Recessed Spandrels

Typical "Chicago Frame" elevation with recessed spandrels and promoted columns

After a month or so of working on 1920s skyscrapers, I’m moving my research focus to the really classic stuff, particularly the Holabird & Roche buildings of about 1897-1910.  These are usually called the “Chicago Frame” buildings and they have a really distinct set of characteristics–large tripartite windows (big plate glass center for light, small double-hung units around this for air), brick or terra-cotta covered steelwork, and some articulation at the top (usually a light cornice) and base.
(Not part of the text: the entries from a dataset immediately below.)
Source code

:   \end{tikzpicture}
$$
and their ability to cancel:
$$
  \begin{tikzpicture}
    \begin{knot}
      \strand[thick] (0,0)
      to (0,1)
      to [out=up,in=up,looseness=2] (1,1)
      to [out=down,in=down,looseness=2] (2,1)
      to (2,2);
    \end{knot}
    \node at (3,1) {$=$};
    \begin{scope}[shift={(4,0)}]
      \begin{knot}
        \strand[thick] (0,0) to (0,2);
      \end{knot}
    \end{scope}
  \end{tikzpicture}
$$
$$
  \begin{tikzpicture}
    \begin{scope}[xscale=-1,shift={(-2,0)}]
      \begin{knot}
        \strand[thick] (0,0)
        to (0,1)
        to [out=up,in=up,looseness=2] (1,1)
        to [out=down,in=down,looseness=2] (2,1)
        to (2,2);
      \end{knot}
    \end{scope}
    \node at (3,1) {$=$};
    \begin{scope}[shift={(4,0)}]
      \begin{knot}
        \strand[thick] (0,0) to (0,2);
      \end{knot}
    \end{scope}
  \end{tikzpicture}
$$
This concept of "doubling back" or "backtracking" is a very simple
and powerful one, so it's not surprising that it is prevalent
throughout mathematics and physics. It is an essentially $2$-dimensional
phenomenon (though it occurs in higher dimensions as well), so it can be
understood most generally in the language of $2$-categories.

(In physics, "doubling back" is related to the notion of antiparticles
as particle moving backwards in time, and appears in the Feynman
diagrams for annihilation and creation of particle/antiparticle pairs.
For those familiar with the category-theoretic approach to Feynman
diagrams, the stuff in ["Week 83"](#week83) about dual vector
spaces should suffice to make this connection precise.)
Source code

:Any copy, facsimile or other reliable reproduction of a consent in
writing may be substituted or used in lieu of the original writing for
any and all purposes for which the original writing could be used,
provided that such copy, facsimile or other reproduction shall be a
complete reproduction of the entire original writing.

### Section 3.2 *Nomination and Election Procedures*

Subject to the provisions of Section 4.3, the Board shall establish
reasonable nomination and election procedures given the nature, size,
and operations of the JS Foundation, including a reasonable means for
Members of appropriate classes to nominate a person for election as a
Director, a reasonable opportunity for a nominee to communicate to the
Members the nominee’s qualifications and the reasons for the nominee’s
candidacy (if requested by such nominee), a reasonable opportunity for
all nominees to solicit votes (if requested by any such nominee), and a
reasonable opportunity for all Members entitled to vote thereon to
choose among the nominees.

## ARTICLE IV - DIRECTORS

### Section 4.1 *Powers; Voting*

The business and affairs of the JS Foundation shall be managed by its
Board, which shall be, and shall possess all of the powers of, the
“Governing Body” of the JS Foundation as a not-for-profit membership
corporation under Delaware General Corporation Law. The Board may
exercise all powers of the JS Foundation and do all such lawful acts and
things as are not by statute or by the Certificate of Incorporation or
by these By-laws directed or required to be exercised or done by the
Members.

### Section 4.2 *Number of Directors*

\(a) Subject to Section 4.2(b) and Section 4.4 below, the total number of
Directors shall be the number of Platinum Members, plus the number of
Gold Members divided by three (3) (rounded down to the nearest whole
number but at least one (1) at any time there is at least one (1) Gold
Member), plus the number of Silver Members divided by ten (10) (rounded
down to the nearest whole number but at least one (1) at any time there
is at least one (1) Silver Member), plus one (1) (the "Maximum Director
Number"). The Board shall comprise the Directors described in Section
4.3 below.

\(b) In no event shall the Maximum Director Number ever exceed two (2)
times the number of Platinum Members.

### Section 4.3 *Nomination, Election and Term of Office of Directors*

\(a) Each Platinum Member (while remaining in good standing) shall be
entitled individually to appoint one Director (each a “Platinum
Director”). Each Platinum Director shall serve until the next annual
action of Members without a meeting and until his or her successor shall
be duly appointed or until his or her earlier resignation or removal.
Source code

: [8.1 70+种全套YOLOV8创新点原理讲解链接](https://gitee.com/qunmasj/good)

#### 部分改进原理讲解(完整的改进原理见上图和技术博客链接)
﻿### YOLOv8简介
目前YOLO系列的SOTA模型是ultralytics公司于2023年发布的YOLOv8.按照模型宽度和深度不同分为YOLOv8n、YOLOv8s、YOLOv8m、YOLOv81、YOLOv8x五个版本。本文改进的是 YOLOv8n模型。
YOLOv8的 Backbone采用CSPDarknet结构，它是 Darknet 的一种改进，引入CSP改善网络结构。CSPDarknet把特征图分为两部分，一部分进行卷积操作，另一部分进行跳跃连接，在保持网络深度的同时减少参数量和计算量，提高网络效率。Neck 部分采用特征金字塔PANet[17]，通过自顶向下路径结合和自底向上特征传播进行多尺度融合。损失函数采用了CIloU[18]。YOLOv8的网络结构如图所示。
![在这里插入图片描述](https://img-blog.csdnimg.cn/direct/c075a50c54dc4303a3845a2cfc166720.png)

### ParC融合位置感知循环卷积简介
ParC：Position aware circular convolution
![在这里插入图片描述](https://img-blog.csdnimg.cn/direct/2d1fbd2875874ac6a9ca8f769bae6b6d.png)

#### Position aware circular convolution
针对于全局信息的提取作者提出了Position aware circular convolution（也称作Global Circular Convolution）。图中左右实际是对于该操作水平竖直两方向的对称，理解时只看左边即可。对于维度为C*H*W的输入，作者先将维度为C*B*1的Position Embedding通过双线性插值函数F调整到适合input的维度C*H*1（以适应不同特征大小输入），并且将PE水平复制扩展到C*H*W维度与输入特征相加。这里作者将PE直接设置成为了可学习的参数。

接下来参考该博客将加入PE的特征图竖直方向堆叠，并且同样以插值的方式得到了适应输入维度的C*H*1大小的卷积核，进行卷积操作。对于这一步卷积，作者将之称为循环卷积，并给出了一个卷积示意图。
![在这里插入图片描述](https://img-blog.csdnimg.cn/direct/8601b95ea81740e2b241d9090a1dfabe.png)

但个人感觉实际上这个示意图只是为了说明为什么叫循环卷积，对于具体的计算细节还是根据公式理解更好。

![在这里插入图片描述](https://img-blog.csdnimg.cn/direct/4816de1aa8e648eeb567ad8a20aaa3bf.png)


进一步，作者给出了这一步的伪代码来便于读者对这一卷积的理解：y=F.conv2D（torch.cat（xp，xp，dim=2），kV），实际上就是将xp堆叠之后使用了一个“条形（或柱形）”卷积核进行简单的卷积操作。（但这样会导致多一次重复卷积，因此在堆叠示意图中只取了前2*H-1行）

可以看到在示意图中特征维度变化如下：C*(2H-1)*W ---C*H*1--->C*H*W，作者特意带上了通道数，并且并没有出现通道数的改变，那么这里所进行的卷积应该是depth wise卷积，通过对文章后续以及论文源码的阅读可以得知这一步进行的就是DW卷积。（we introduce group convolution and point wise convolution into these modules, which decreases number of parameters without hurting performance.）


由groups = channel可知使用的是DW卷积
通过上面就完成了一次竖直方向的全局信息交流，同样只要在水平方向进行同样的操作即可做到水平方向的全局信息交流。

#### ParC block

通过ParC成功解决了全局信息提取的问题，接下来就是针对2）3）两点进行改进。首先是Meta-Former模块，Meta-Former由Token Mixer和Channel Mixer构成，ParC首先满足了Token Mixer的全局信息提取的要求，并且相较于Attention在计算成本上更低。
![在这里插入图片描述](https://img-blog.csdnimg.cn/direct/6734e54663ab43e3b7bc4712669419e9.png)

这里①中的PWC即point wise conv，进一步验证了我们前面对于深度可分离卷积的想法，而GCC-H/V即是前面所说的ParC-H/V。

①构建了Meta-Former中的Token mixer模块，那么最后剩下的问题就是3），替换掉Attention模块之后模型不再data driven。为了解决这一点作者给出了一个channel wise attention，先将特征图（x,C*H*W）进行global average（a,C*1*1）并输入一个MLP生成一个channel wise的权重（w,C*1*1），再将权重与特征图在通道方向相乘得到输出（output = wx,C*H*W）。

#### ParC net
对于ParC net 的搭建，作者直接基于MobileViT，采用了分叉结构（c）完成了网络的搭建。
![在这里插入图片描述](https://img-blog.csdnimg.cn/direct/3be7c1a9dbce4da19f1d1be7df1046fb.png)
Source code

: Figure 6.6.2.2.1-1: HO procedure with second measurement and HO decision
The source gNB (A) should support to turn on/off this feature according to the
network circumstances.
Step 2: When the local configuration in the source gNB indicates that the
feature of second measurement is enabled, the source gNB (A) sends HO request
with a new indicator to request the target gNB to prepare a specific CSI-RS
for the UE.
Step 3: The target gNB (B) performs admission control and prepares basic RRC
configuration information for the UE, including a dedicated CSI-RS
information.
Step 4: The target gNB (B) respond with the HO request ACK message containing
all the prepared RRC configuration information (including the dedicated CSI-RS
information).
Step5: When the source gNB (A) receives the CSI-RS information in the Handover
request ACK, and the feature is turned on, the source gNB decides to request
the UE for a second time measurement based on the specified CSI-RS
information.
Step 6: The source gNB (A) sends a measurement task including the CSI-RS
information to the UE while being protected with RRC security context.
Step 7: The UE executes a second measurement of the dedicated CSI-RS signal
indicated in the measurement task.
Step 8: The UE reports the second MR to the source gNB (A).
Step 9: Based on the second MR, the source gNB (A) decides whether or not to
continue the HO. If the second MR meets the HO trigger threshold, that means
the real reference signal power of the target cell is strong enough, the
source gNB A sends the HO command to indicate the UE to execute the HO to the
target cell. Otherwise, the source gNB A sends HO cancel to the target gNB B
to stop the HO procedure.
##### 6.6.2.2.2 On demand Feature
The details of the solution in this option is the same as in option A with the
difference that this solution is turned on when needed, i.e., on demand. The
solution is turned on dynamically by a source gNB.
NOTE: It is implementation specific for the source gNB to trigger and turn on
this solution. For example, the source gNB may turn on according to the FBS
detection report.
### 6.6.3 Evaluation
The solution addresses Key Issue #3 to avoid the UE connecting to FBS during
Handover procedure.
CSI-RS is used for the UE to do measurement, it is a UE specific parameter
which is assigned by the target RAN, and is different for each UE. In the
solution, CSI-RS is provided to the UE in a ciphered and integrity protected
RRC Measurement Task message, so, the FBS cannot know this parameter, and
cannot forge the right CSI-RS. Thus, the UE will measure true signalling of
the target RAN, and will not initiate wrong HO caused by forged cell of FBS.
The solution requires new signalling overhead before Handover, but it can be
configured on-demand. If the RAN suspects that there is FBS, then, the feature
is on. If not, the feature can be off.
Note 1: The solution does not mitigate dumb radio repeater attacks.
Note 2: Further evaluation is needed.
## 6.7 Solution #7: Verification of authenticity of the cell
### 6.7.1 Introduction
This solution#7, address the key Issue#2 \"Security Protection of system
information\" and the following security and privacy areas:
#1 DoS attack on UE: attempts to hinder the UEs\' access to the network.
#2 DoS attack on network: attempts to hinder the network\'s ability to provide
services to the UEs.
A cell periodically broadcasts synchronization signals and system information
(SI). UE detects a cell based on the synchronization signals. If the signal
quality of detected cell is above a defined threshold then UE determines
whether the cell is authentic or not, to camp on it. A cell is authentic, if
One thing these buildings share with the later 1920s structures is a vertical emphasis on their facades.  This is something that Sullivan called for in “The Tall Office Building Artistically Considered,” and something that he, Holabird and Roche, and later Art Deco architects all accomplished through a simple trick.  When designing these facades, architects divided the elevation into three elements–the windows themselves, vertical ‘jackets’ around the columns, and horizontal panels underneath the windows, spandrels, that formed a short upstand on the interiors.

These were functionally necessary for the offices inside.  Glass couldn’t be tempered yet, and thus had to be protected from kicks or bumps.  Furniture needed something solid to bump up against, and office workers would certainly have been disturbed by windows that went all the way to the floor (most still are).  On the elevation, though, they offered an opportunity to express a hierarchy, or grain, in the facade.  By setting the spandrels against the inside edge of the columns, architects could emphasize the columns, which would thus stand just a bit forward.  The vertical ‘stripes’ on the facade would thus be continuous, while the horizontal ‘stripes’ formed by the spandrels would be broken at each column.  The effect was to emphasize height, but this also created a layering of vertical and horizontal grids on these facades, expressing the grid of steel structure behind.

Such layering could be quite complex and rich–the 1900 Ayer Building, by Holabird and Roche, uses terra cotta throughout the facade that allowed an incredibly fine grain of repeated lines that seem almost woven together.  Spandrels of the art deco era tended to be smaller–one window width instead of one column bay–and designers figured out that by making them a different, darker material, they could practically disguise the floor plates entirely, creating a much more relentless verticality in their compositions.

Interestingly, both Holabird & Roche and Louis Sullivan abandoned this approach on their big department stores.  The Boston Store, Mandel Bros., and Carson’s (all still standing at the intersection of State and Madison) all have planar frames with no recessed spandrels at all (Mandel Bros. is recessed by about 2″, on further study).  Still trying to figure out why this approach would have been more appropriate on a department store, but this was more the approach used by Burnham on his neo-classical blocks of 1907-1913.

Anyway, a neat trick, and the one trope that seems to tie together Sullivan, the Chicago Frame buildings, and the later generation of Art Deco.